EXCERPT TO READ: Begin
Composer and pianist Charu Suri has released ‘Rags and Ragas’ and she has achieved a beautiful and well-crafted merger of two cultures. A raga is a modal scale, usually performed at a specific time of day. There are hundreds of such ragas found in India and here Suri introduces us to just a few of them. Ragas, although in modal scales don’t all have 12 notes up and down, like a Western scale. They may have 4 notes in the ascending scale, and 5 notes descending or any combination. Because of their specific note and phrase patterns, there are some unmistakable phrases akin to jazz ‘licks’ in Indian music. Suri has taken these and blended them with jazz modes and created something engaging and powerful. In this music, two cultures mix, dance and create sounds that captivate the listener. India meets New Orleans – and a little bit of funk gets infused into the mix too.
EXCERPT TO READ: End
COLLECTED MATERIAL: Begin
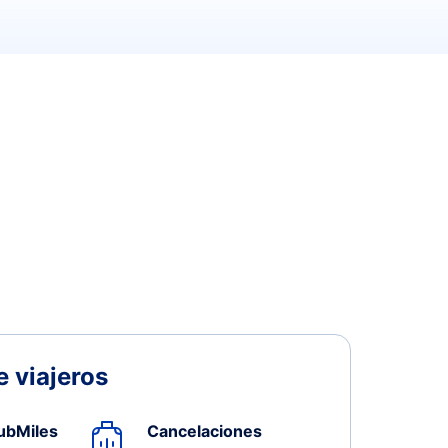
 viajeros
ubMiles
Cancelaciones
COLLECTED MATERIAL: End
» INSTRUCTIONS TO FOLLOW: Carry on the piece about Charu Suri's 'Rags and Ragas' from its last sentence. None of the material is needed here.

» RESULT OF THE EXERCISE:
Suri has the talent to deliver the tracks, but she also has the gifts of talented musicians on the album who understand the goal to merge cultural sounds and techniques. They are John Patitucci on bass, Joe Lastie on drums, Steve Gadd on drums for some tracks, Kobi Arad on piano and electric piano, Berta Moreno on saxophone, and Charlie Sabach on Oud. The drummers influence the rhythmic patterns on the album. Lastie spent decades at Preservation Hall in New Orleans and brings his profound knowledge of the rhythms of that city to the music, while Gadd adds his intuitive styling to some tracks.
The album is a joyful, upbeat discovery of music that is rhythmic and melodic, with styles that are so different. The musicians, under the compositional vision of Suri, have found that middle ground, where music can find similarity and commonality.
The album features impressive solos from all the musicians, with individuals creating sections where their individual style comes to the fore. Suri’s mesmeric, intuitive piano playing is intuitive and revealing. She knows when to fill the gaps in the music and when to leave well alone for equal impact.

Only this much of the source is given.